“It’s a comfort to know that you are the big boss, Stuart. North can’t knock you out of that when it comes to a show-down.”
“I don’t know,” said Ford, whose night ride had made him pessimistic. “I am Mr. Colbrith’s appointee, you know—not an elected officer. And what Mr. Colbrith has done, he may be induced to undo. Adair has been my backer in everything; but while he is the best fellow in the world, he is continually warning me that he may lose interest in the game at any minute and drop it. He doesn’t care a rap for the money-making part of it—doesn’t have to.”
“Wouldn’t Adair be a good safety-switch to throw in front of Mr. North and MacMorrogh in New York?”
Ford nodded. “I thought of that last night, and sent a wire. We’ll hear from it to-day.”
Frisbie ate through the remainder of the breakfast in silence.

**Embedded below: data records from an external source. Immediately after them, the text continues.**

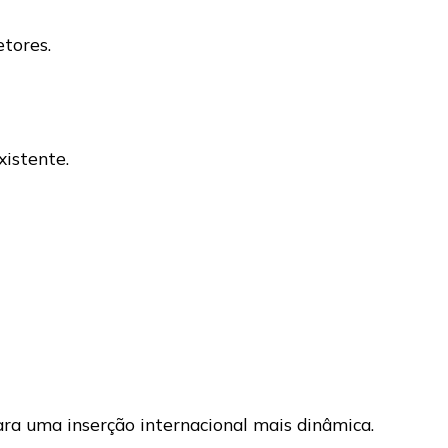
tores.
istente.
ra uma inserção internacional mais dinâmica.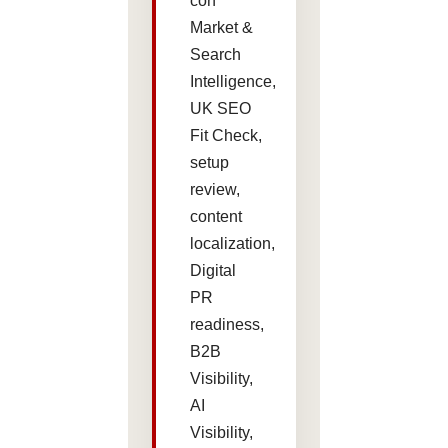
con
Market &
Search
Intelligence,
UK SEO
Fit Check,
setup
review,
content
localization,
Digital
PR
readiness,
B2B
Visibility,
AI
Visibility,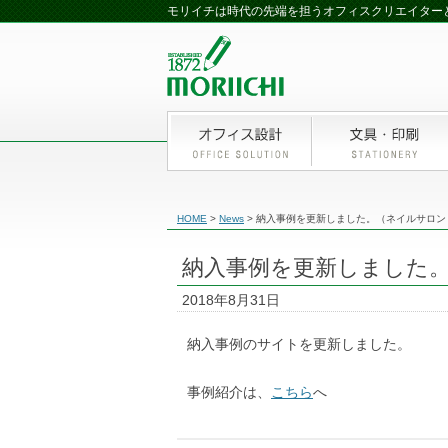
モリイチは時代の先端を担うオフィスクリエイターと
HOME
>
News
>
納入事例を更新しました。（ネイルサロン c
納入事例を更新しました。（
2018年8月31日
納入事例のサイトを更新しました。
事例紹介は、
こちら
へ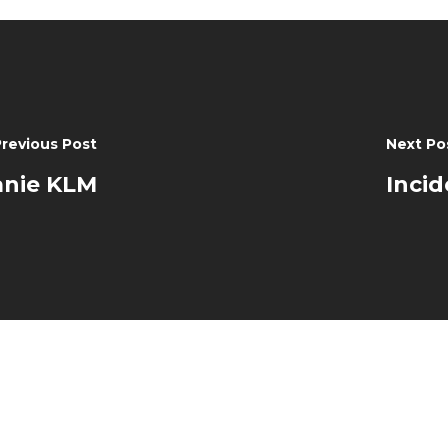
Previous Post
Next Po
anie KLM
Incid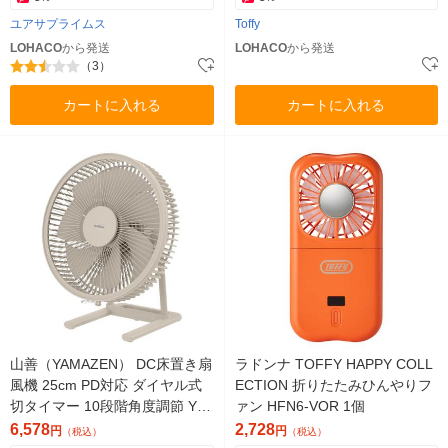
ユアサプライムス
Toffy
LOHACO
から発送
LOHACO
から発送
（3）
カートに入れる
カートに入れる
山善（YAMAZEN） DC床置き扇
ラドンナ TOFFY HAPPY COLL
風機 25cm PD対応 ダイヤル式
ECTION 折りたたみひんやりフ
切タイマー 10段階角度調節 YM
ァン HFN6-VOR 1個
YPーFJD25
6,578
2,728
円
円
（税込）
（税込）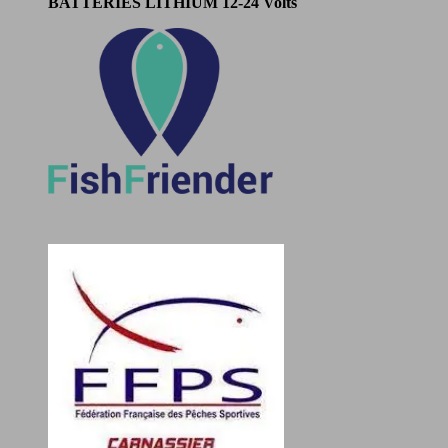
BATTERIES LITHIUM
12-24 Volts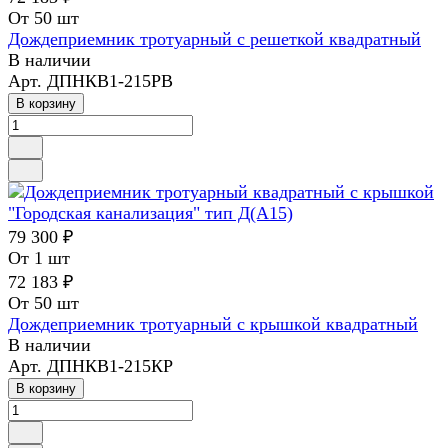
От 50 шт
Дождеприемник тротуарный с решеткой квадратный
В наличии
Арт.
ДПНКВ1-215РВ
В корзину
79 300 ₽
От 1 шт
72 183 ₽
От 50 шт
Дождеприемник тротуарный с крышкой квадратный
В наличии
Арт.
ДПНКВ1-215КР
В корзину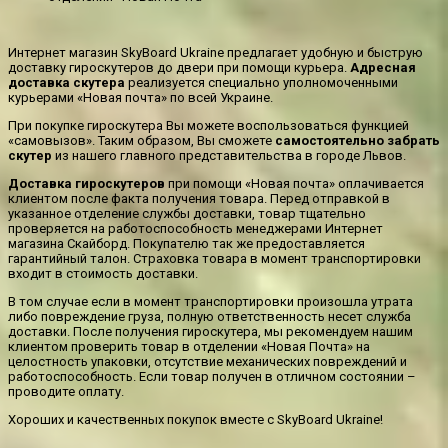
Интернет магазин SkyBoard Ukraine предлагает удобную и быструю
доставку гироскутеров до двери при помощи курьера.
Адресная
доставка скутера
реализуется специально уполномоченными
курьерами «Новая почта» по всей Украине.
При покупке гироскутера Вы можете воспользоваться функцией
«самовызов». Таким образом, Вы сможете
самостоятельно забрать
скутер
из нашего главного представительства в городе Львов.
Доставка гироскутеров
при помощи «Новая почта» оплачивается
клиентом после факта получения товара. Перед отправкой в
указанное отделение службы доставки, товар тщательно
проверяется на работоспособность менеджерами Интернет
магазина Скайборд. Покупателю так же предоставляется
гарантийный талон. Страховка товара в момент транспортировки
входит в стоимость доставки.
В том случае если в момент транспортировки произошла утрата
либо повреждение груза, полную ответственность несет служба
доставки. После получения гироскутера, мы рекомендуем нашим
клиентом проверить товар в отделении «Новая Почта» на
целостность упаковки, отсутствие механических повреждений и
работоспособность. Если товар получен в отличном состоянии –
проводите оплату.
Хороших и качественных покупок вместе с SkyBoard Ukraine!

Afterward, at the pipe-lighting, he asked if Ford’s wire instructions of the night before still held good.
“They do,” was the emphatic reply. “We go on just as if nothing had happened, or was due to happen. You say your man Crapsey will be in this morning: gather up your laborers and turn the Plug Mountain into a standard-gauge railroad while we wait. That’s all, Dick; all but one word—hustle.”
“Hustle it is. But say: you were going to give me a pointer on that broad-gauging. I’ve been stewing over it for a day and a night, and I don’t think of any scheme that won’t stop the traffic.”
“Don’t you? That is because you haven’t mulled over it as long as I have. In the first place, you have no curves to straighten and no cross-ties to relay—our predecessors having set the good example of using standard length ties for their three-foot road. String your men out in gangs as far as they’ll go, and swing the three-foot track, as a whole, ten inches out of center to the left. You can do that without stopping trains, can’t you?”
“Sure.”
“All right. When you swing, spike the right-hand rail lightly. Then string your gangs again and set a line of spikes for the outside of the standard-gauge right-hand rail straight through to Saint’s Rest. Got that?”
“Yes; I guess I’ve got it all. But go on.”
“Now you are ready for the grand-stand play. Call in all your narrow-gauge rolling stock, mass your men at this end of the branch, shove the right-hand rail over to the line of gauge spikes in sections as long as your force will cover, and follow up with a standard-gauge construction train to pick up the men and carry them forward as fast as a section is completed. If you work it systematically, a freight train could leave Denver two hours behind your track-gangs and find a practical standard gauge all the way to Saint’s Rest.”
“Of course!” said Frisbie, in workmanlike disgust for his own obtuseness. “I’m going back to the Tech when your railroad is finished and learn a few things. I couldn’t think of anything but the old Erie Railroad scheme, when it was narrowed down from the six-foot gauge. They did it in one night; but they had a man to every second cross-tie over the whole four hundred miles from New York to Buffalo.”